Diagram comparing draft below the waterline and air draft above it, with the under-keel safety margin
Draft and air draft are both measured from the waterline, in two opposite directions.

3. Draft: avoiding grounding

Touching bottom is the most frequent incident in coastal sailing. To avoid it, you never rely on the bare draft: you add a safety margin, sometimes called under-keel clearance. This margin (often 20% of the draft, or at least 30 to 50 cm) offsets sounder errors, swell that drives the keel down into the troughs, and chart imprecision.

The basic calculation is simple: available depth = charted sounding + height of tide at the time. You can pass safely if this figure exceeds your draft plus the safety margin. Chart soundings are given relative to chart datum, a very low level rarely reached: most of the time you have more water than the chart shows, but that is no reason to skip the calculation.

Watch the depth sounder

The sounder is your best ally on approach. Set its offset so it shows either total depth or, more usefully, depth under the keel. In shallow water, slow down: touching sand at 2 knots is harmless, the same on rock at 6 knots can be catastrophic.

4. Air draft: bridges, cables and locks

Air draft poses the opposite problem: here it is high tide that threatens you, because it reduces the clearance under a fixed bridge. The height marked on structures is usually given relative to the highest astronomical tide or to a datum stated on the chart: read the legend carefully before committing.
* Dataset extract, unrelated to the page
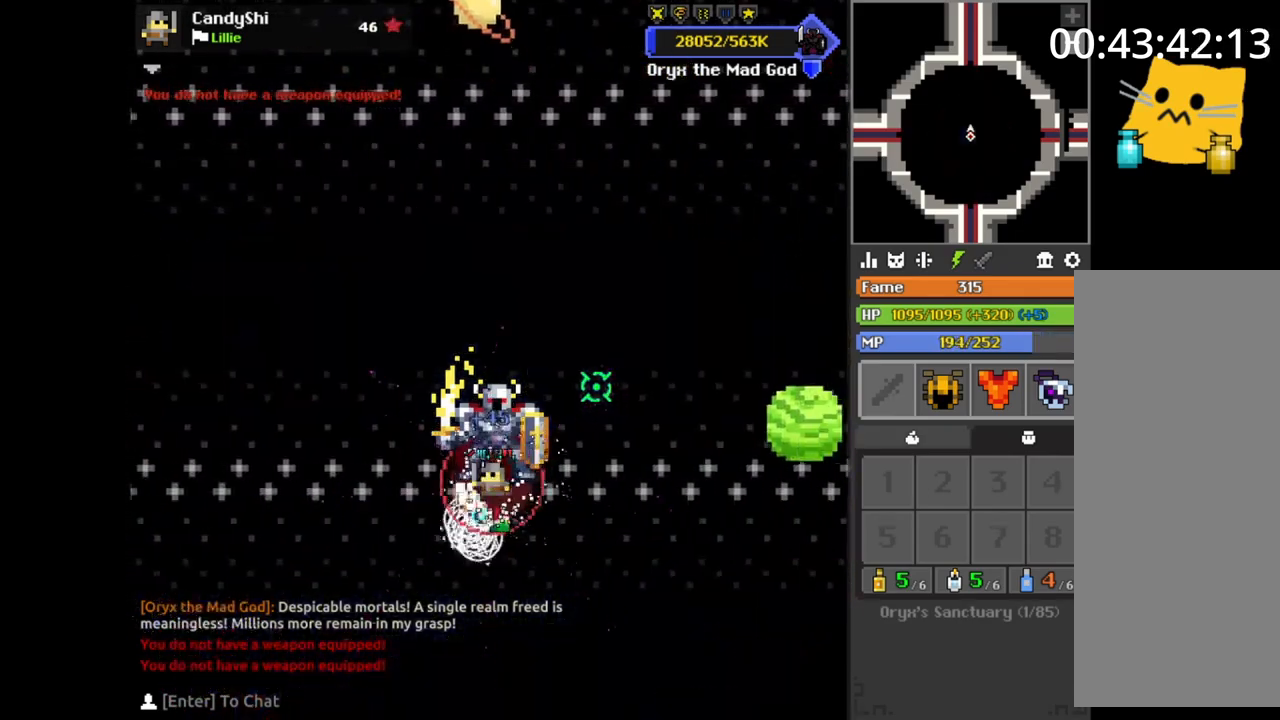
{"keys": [], "mouse": [], "events": []}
High-voltage lines are especially treacherous. Regulations impose a safety distance (an arc can jump without direct contact): never aim to pass "just under". On rivers and inland waterways, it is often cables, not bridges, that set the limit.

💡 YachtMate Tip

Before passing under a structure, compare your air draft to the clearance at high water, never to the present moment. A bridge offering 16 m at mid-tide may offer only 14 m at spring high water.
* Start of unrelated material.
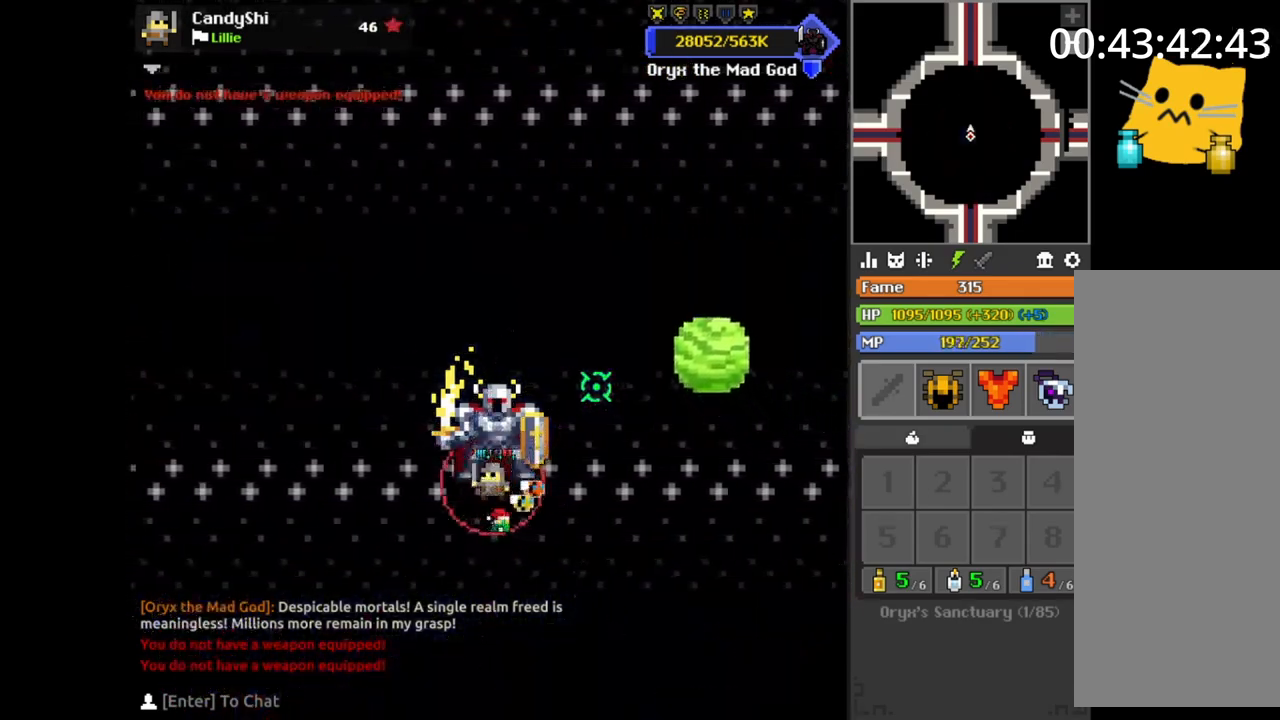
{"keys": [], "mouse": [], "events": []}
5. The effect of tides and loading

Water level is not the only variable. The boat's loading changes the draft: full water and fuel tanks, provisions, crew and gear can sink a boat several centimetres. Conversely, a sailboat's heel when beating increases draft on one side and reduces it on the other — a detail that matters in a narrow channel.

Finally, water density plays a role: a boat floats slightly higher at sea (salt water) than in fresh water. Moving from an estuary up a river can therefore reduce your under-keel clearance by a few centimetres, without anything changing on board.

6. Mistakes to avoid

Mastering these two measurements turns two sources of anxiety into simple calculation parameters. With a draft and air draft known to the centimetre, good tide reading and a well-set sounder, most areas reputed to be "tricky" become perfectly accessible.